Oh how times have changed. Two years ago, when one of us last sat down to write about antitrust and the residential real estate industry, housing prices were rising around the United States. Some cracks had begun to appear. In particular, default rates on newly issued sub-prime mortgages seemed unusually high. But most observers expected the run-up to continue, and the likes of Merrill Lynch, Bank of America, and Wachovia had just revealed or would soon reveal deals seemingly predicated on the continued expansion of the business.

Today, of course, the U.S. residential real estate industry is in a tailspin. Prices for existing homes declined over ten percent nationwide between January 2007 and January 2008. Construction of new homes has sunk to levels not seen since Ronald Reagan was President. The value of the loans, CDOs, and securities written on the assumption that U.S. housing prices would continue to increase has been wiped out. The swift and sudden decline in housing prices has toppled one once formidable investment bank and pushed the likes of Citibank to travel the world in search of capital. The ripples from this unprecedented decline in U.S. housing prices (at least for those who forgot what happened to housing prices during the Great Depression) have pushed the U.S. economy, perhaps even the global economy, to the brink of recession.
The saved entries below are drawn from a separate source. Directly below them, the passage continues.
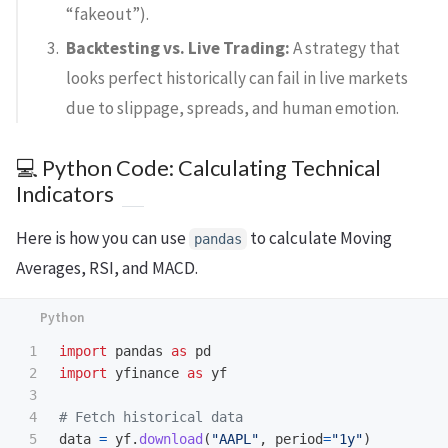
“fakeout”).
Backtesting vs. Live Trading:
A strategy that
looks perfect historically can fail in live markets
due to slippage, spreads, and human emotion.
💻 Python Code: Calculating Technical
Indicators
Here is how you can use
to calculate Moving
pandas
Averages, RSI, and MACD.
1

import
pandas
as
pd
2

import
yfinance
as
yf
3

4

5

data
=
yf
.
download
(
"
AAPL
"
,
period
=
"
1y
"
)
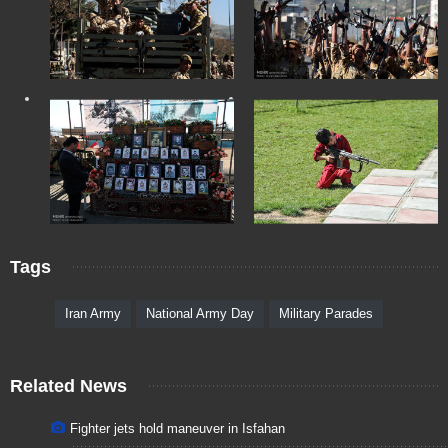
Tags
Iran Army
National Army Day
Military Parades
Related News
Fighter jets hold maneuver in Isfahan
Through the good times and the bad, the U.S. Federal Trade Commission and the U.S. Department of Justice have pushed an antitrust enforcement agenda designed to reform the industry. In 2005, the DOJ’s Antitrust Division sued the National Association of Realtors. The FTC followed suit in 2006 by issuing a series of complaints against a number of real estate groups. Although they challenged slightly different policies, both agencies claimed that they were suing to protect new types of competition that had been stoked by the distribution of real estate listings over the Internet.

With the passage of time, the cases have progressed. The DOJ’s Antitrust Division has announced a settlement with the NAR that gives it most of what it sought when it filed suit. The FTC, on the other hand, has suffered a setback. It lost the first round of litigation before an administrative law judge. These outcomes, even if the full FTC eventually reverses the initial decision, provide an opportunity to take another look at antitrust and the residential real estate industry in the United States and to see whether the current enforcement agenda seems likely to achieve the stated goal of reducing the prices that consumers pay for real estate brokerage services in the United States. We are skeptical.